1666 unused files found.

This is the same number as reported by Swift.

@dom_walden Before I do more debugging, let me double-check you've recently ran the refreshLinks.php script as you did for T326163? Beta is weird so I wouldn't be surprised if there's data missing there. Also it looks like there's at least one page on metawiki that uses Phonos, so you'll want to include that in the --wikis list as well. I know it's a bit confusing because you're running the script itself on metawiki.

This is really hard to test locally because I don't have a wiki farm, or Swift for that matter. If you're still seeing discrepancies after running refreshLinks again and including metawiki, then I might seek deployment rights for Beta so I can debug there.

@dom_walden Before I do more debugging, let me double-check you've recently ran the refreshLinks.php script as you did for T326163? Beta is weird so I wouldn't be surprised if there's data missing there. Also it looks like there's at least one page on metawiki that uses Phonos, so you'll want to include that in the --wikis list as well. I know it's a bit confusing because you're running the script itself on metawiki.

@MusikAnimal I just ran refreshLinks.php on enwiki, en_rtlwiki, enwiktionary and metawiki.
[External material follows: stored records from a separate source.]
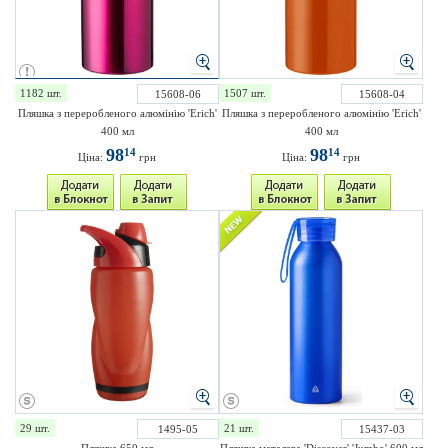
1182 шт.
1507 шт.
15608-06
15608-04
Пляшка з переробленого алюмінію 'Erich'
Пляшка з переробленого алюмінію 'Erich'
400 мл
400 мл
98
98
14
14
Ціна:
грн
Ціна:
грн
29 шт.
21 шт.
1495-05
15437-03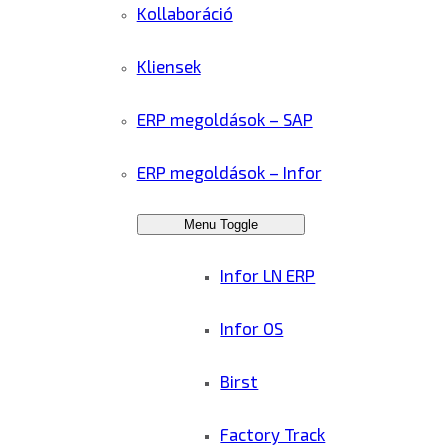
Kollaboráció
Kliensek
ERP megoldások – SAP
ERP megoldások – Infor
Menu Toggle
Infor LN ERP
Infor OS
Birst
Factory Track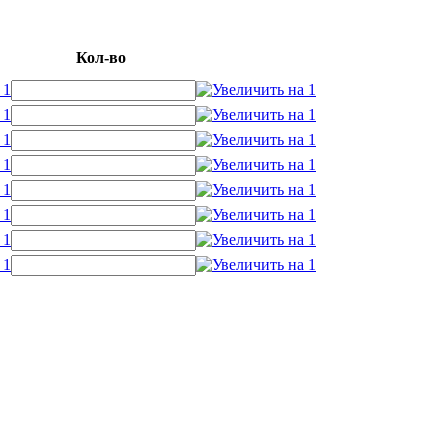
Кол-во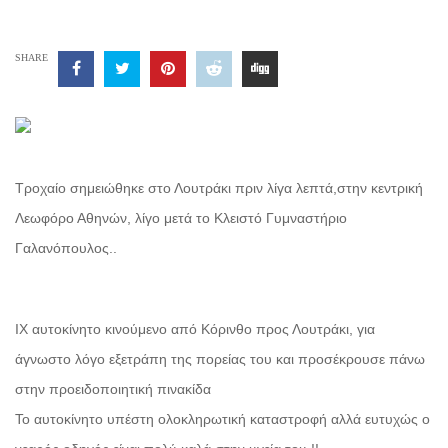
SHARE
Τροχαίο σημειώθηκε στο Λουτράκι πριν λίγα λεπτά,στην κεντρική
Λεωφόρο Αθηνών, λίγο μετά το Κλειστό Γυμναστήριο
Γαλανόπουλος..
ΙΧ αυτοκίνητο κινούμενο από Κόρινθο προς Λουτράκι, για
άγνωστο λόγο εξετράπη της πορείας του και προσέκρουσε πάνω
στην προειδοποιητική πινακίδα
To αυτοκίνητο υπέστη ολοκληρωτική καταστροφή αλλά ευτυχώς ο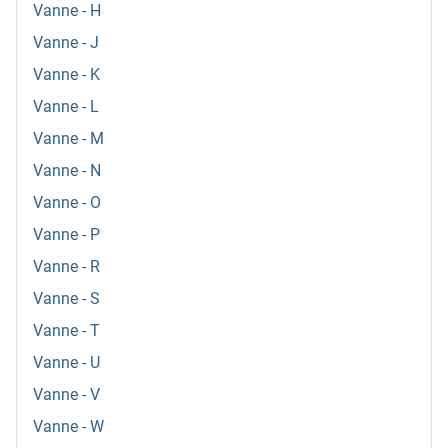
Vanne - H
Vanne - J
Vanne - K
Vanne - L
Vanne - M
Vanne - N
Vanne - O
Vanne - P
Vanne - R
Vanne - S
Vanne - T
Vanne - U
Vanne - V
Vanne - W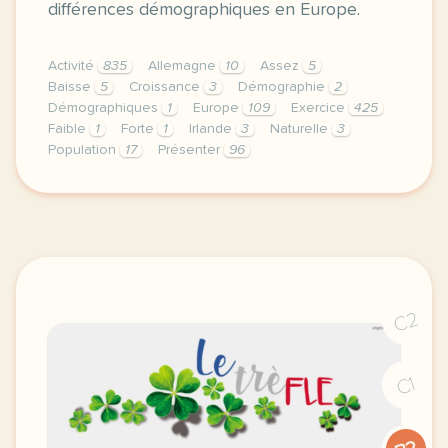
différences démographiques en Europe.
Activité
835
Allemagne
10
Assez
5
Baisse
5
Croissance
3
Démographie
2
Démographiques
1
Europe
109
Exercice
425
Faible
1
Forte
1
Irlande
3
Naturelle
3
Population
17
Présenter
96
exercice b1 relations internationales presenter une
C2
C1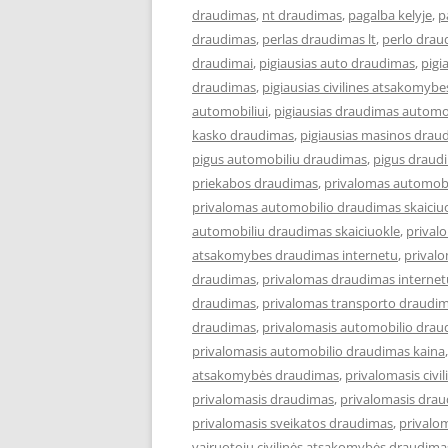
draudimas
,
nt draudimas
,
pagalba kelyje
,
p
draudimas
,
perlas draudimas lt
,
perlo drau
draudimai
,
pigiausias auto draudimas
,
pigi
draudimas
,
pigiausias civilines atsakomyb
automobiliui
,
pigiausias draudimas automob
kasko draudimas
,
pigiausias masinos drau
pigus automobiliu draudimas
,
pigus draud
priekabos draudimas
,
privalomas automob
privalomas automobilio draudimas skaiciu
automobiliu draudimas skaiciuokle
,
prival
atsakomybes draudimas internetu
,
privalo
draudimas
,
privalomas draudimas internet
draudimas
,
privalomas transporto draudim
draudimas
,
privalomasis automobilio drau
privalomasis automobilio draudimas kaina
atsakomybės draudimas
,
privalomasis civi
privalomasis draudimas
,
privalomasis drau
privalomasis sveikatos draudimas
,
privalo
vairuotojų civilinės atsakomybės draudima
swift list returns 1055 files in total.

dwalden@deployment-deploy03:~$ mwscript extensions/Phonos/maintenance/countOrphanedFiles.php --wiki=metawiki
...
356 in-use files found. 7 sites skipped due to errors.
Finding unused files in storage...
711 unused files found.

dwalden@deployment-deploy03:~$ mwscript extensions/Phonos/maintenance/countOrphanedFiles.php --wiki=metawiki --wikis enwiki,en_rtlwiki,enwiktionary,metawiki
356 in-use files found.
Finding unused files in storage...
711 unused files found.

356 + 711 = 1067

dwalden@deployment-deploy03:~$ mwscript extensions/Phonos/maintenance/countOrphanedFiles.php --wiki=metawiki --wikis enwiki
338 in-use files found.
Finding unused files in storage...
723 unused files found.

338 + 723 = 1061

This has been sitting here for a while. I was not able to reproduce the possible remaining bug Dom found at T324233#8784518 on my local, and may require assistance from a deployer to diagnose further. I'm going to unlick this cookie.